А из-за двора доносится стук молотильных цепов, скрип журавля у колодца и какая-то ругань. Тучи голубей, сорвавшись откуда-то, шумно несутся со свистом над садом и, сделав в воздухе большой круг, снова устремляются назад, вероятно, на ток. На цветнике, между гряд, ходит девочка лет десяти и, собирая семена, поет песенку; детский голосок звучит ясно, а в словах особенно выразительно слышится: «Выступцем, выступцем!» На девочке баевая зеленая с красными усиками корсетка и яркая шелковая плахта.
— Галю! Царская бородка высыпалась! — повернула к девушке свое огорченное личико.
— А я тебе говорила, Катрусю{46}, — подняла голову та, — что высыпится: нужно было собирать раньше.
— Галочко, что же делать? — чуть не плачет Катря.
— Не огорчайся: я тебе привезу из Золотарева, сколько хочешь.
— О? Вот спасибо! Я на тот год везде ее насею... Как я тебя, Галю, люблю! — подбежала она вдруг и обняла Ганну. Да, это была та самая Ганна Золотаренковна, о которой отзывались с такой похвалой поселяне.
— Геть, — заплакал мальчик, отстраняя ручонками девочку, — геть к цолту!
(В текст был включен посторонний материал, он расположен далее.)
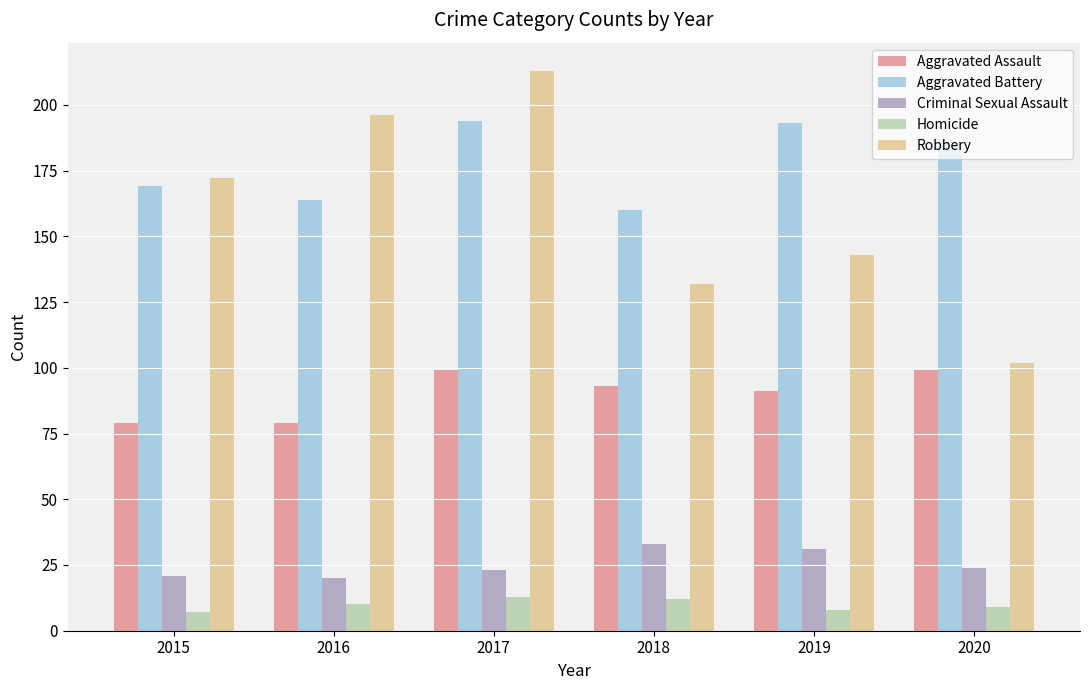

Reading left to right, extract all data points from this chart.

Aggravated Assault: 79	79	99	93	91	99
Aggravated Battery: 169	164	194	160	193	186
Criminal Sexual Assault: 21	20	23	33	31	24
Homicide: 7	10	13	12	8	9
Robbery: 172	196	213	132	143	102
— Юрочко!{47} Гай-гай, так сердиться! — строго покачала головой Ганна. — Если ты посылаешь Катрю, так и я пойду с ней туда.
— Галю! Я не бу-ду! — уже всхлипывал мальчик, обнимая ее колени и пряча в них головку.
— Ну, не плачь же и никогда не бранись, — погладила она его по белокурым жидким волосикам. — Катруся — твоя сестра, тебе нужно любить ее. Ну, полно же, полно же, не капризничай! Вот смотри, как Катруся побежала собирать семена. Когда придет весна, мы бросим их в землю, а бозя прикажет солнышку пригреть — вот они и станут рости, как и ты.
— А я вылосту, — улыбается уже хлопчик, — лоскази мне, люба цаца, казоцку.
— Ну, слушай!
В это время с визгом и криком выбежали из гаю мальчик и девочка. Девочка лет восьми бежала впереди, вся раскрасневшись и растопырив ручонки; на лице ее играли страх и восторг; она постоянно озиралася назад, улепетывала, изображая татарина, и кричала во всю глотку: «Ай, шайтан! Козак, козак!» А мальчик, вылитый портрет девочки, гнался за ней с азартом и подгикивал: «Гайда! Не уйдеш, голомозый!» Он держал в левой руке лук и стрелы, а в правой — собранный в петлю шнурок; останавливаясь на мгновенье, метал он стрелу, и при промахе пускался догонять снова.
— Попал, в ногу попал! — крикнул он. — Падай, Оленко{48}, ты ранена, ты мой бранец!
— Нет, Андрийко{49}, не попал! — возражает, убегая, Оленка, хоть у нее от стрелы уже синяк на ноге и страшная боль.
— Так вот же тебе! — с ожесточением пускает стрелу Андрийко и попадает девочке в спину.
— Ой, — ухватилась та за ушибленное место и присела.
— Андрийко! — с испугом встала Ганна, обнаружив свой стройный и высокий рост, и пошла быстро к игравшим, — как же не грех тебе так ударить сестру?